Your goal> Go through the data and report each line that holds the string "write".

Records for this exercise>
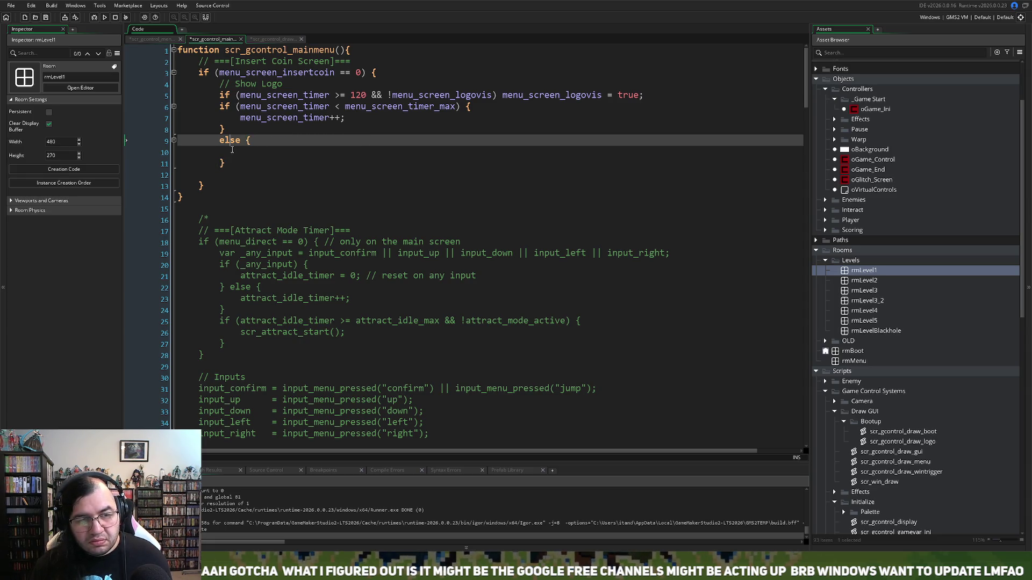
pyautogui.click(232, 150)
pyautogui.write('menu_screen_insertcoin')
* * *
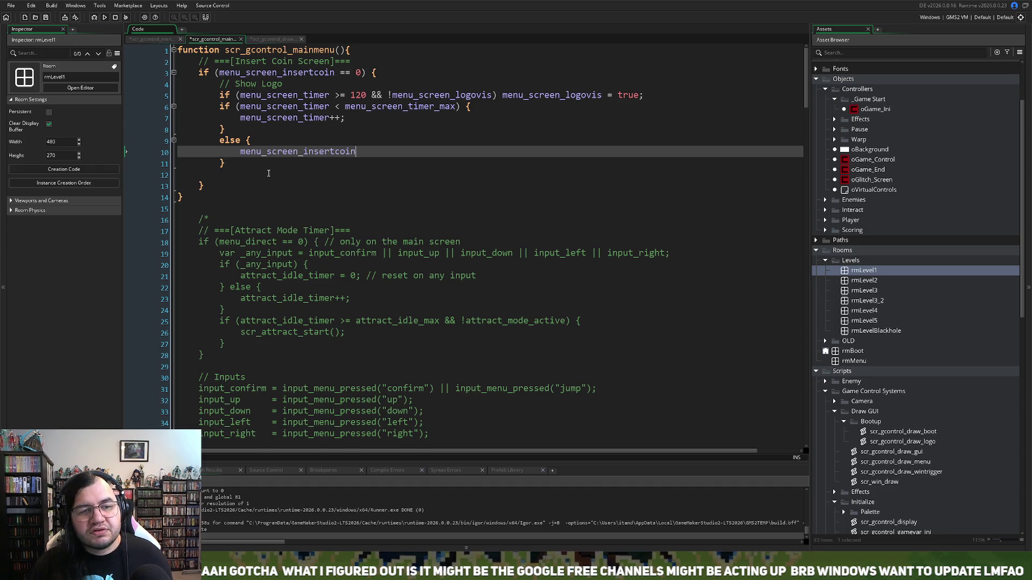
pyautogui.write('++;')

Answer section>
pyautogui.write('menu_screen_insertcoin')
pyautogui.write('++;')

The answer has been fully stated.